It was in recognition of Roscoe’s association with Williamson that nearly forty years afterwards he was deputed, on behalf of the subscribers, to present the portrait of his master which now hangs in University College.
Roscoe took his degree of Bachelor of Arts in the University of London, with Honours in chemistry, in 1853, and as he was now more than ever determined to follow a career of science, he decided to enlarge his experience by a course of study in a continental laboratory, as was then the usual custom. Of the great leaders of British chemical science in the first half of the nineteenth century—Dalton, Thomson, Davy, Faraday, Graham—only Thomson and Graham, and to a limited extent Dalton, were in a position to exert any influence as teachers, and even in their case there was little provision of instruction in practical chemistry.
The older English universities had practically nothing of the kind; their disciplines offered no encouragement to the study of chemical science. The university which prides itself on having afforded a home to Boyle extended no opportunity to a man to make any research unless he found his own laboratory and apparatus. Dr. Liveing started the first laboratory for students in Cambridge at his own expense in 1852, hiring a cottage in the town for the purpose. On the other hand, at that time, thanks to the influence of the French school of chemists; of Berzelius in Sweden; Liebig, Wöhler, Mitscherlich, and the two Roses in Germany, systematic instruction in chemistry was being actively pursued on the Continent, and nearly every leading University abroad could show a more or less well-equipped laboratory, and a body more or less large of eager and enthusiastic investigators. Accordingly, at this period, aspirants for chemical fame in this country naturally turned to one or other of the chemical schools in France or Germany to seek there what they were unable to find at home.
Roscoe elected to go to Bunsen, who had recently been called from Breslau to Heidelberg in succession to Leopold Gmelin, the author of the well-known “Handbuch.” Bunsen had already won for himself a European reputation by his masterly investigation of the cacodyl compounds, by the improvements he had effected in gasometric methods, by his investigations on the chemistry of the blast-furnace, his invention of the carbon-zinc battery and photometer, and his inquiries into the chemical aspects of the volcanic and pseudo-volcanic phenomena of Iceland.
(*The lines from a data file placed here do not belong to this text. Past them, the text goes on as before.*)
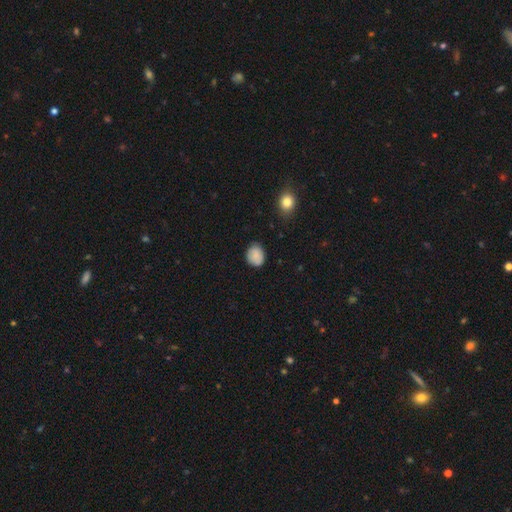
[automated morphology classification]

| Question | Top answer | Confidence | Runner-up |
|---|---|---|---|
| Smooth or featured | smooth | 86% | star or artifact (8%) |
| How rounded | round | 57% | in between (42%) |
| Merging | none | 76% | minor disturbance (20%) |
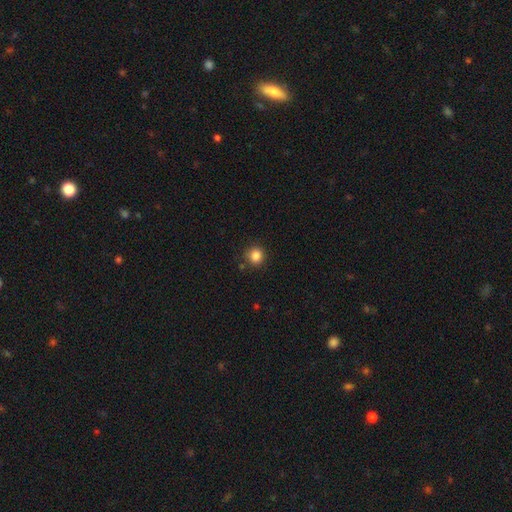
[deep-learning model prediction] A smooth galaxy with no disk features (85%) that is round (91%). Merging: none (86%).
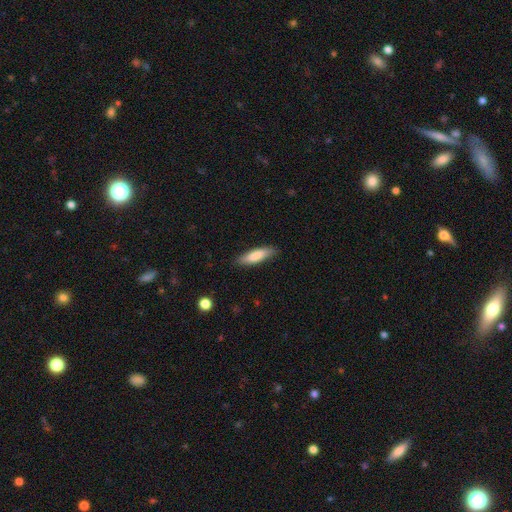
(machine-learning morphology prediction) Smooth or featured: smooth — 81% (featured or disk — 13%)
How rounded: cigar-shaped — 62% (in between — 37%)
Merging: none — 84% (minor disturbance — 12%)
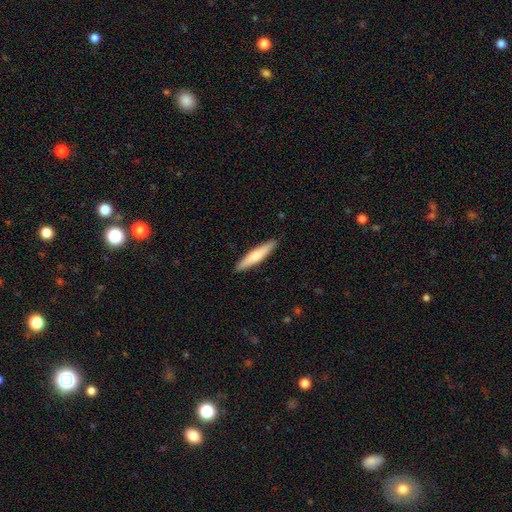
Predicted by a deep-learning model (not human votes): Smooth or featured? smooth (62%)
How rounded? cigar-shaped (88%)
Merging? none (90%)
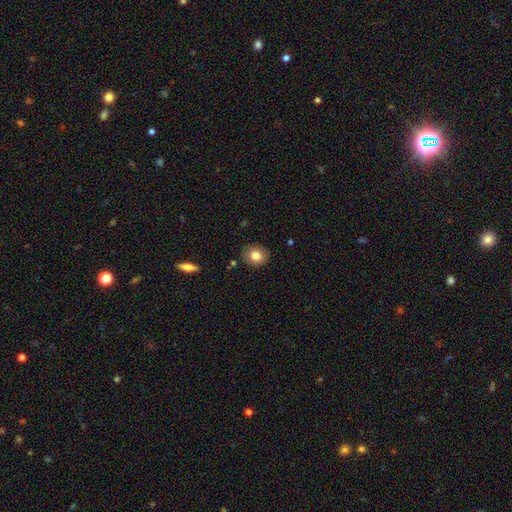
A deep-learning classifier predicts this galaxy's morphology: This is clearly a smooth galaxy (81%). How rounded: likely round (71%). Merging: clearly none (87%).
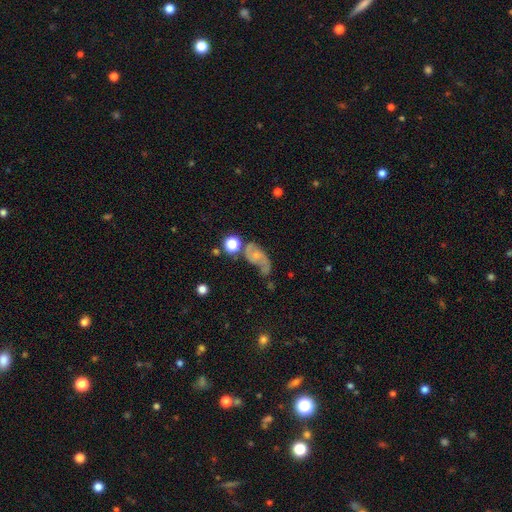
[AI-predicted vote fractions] Overall: featured or disk (62%; smooth 25%). Edge-on disk: no (94%). Bar: no (70%). Spiral arms: yes (84%). Bulge size: small (59%; moderate 26%). Merging: none (42%; minor disturbance 25%).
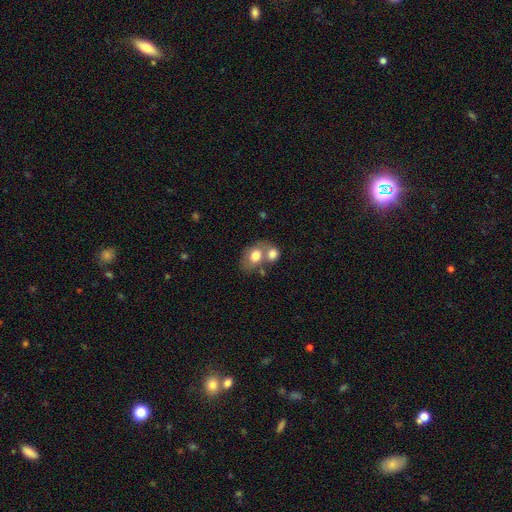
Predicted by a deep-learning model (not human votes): Smooth or featured? smooth (73%)
How rounded? in between (68%)
Merging? merger (46%)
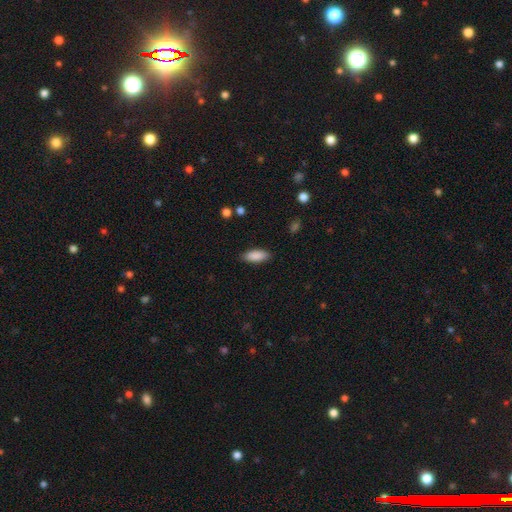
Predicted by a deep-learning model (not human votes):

It is perhaps idle to speculate why Roscoe should have left Williamson at the most fruitful period of his career, and when, under his stimulus, organic chemistry was apparently about to enter upon a great development in this country. But the probability is that then, as afterwards, the problems of organic chemistry and the purely speculative aspects of the science had few attractions for him, and that he saw in the many-sided nature of Bunsen’s work, in its eminently practical character, and the precision of its quantitative methods, much that appealed to his inclination towards the operative, and especially the determinative side of chemistry, for Bunsen was pre-eminently a master of manipulation, as every one who aspired to a professional career in chemistry and who hoped to direct a chemical laboratory fully recognized.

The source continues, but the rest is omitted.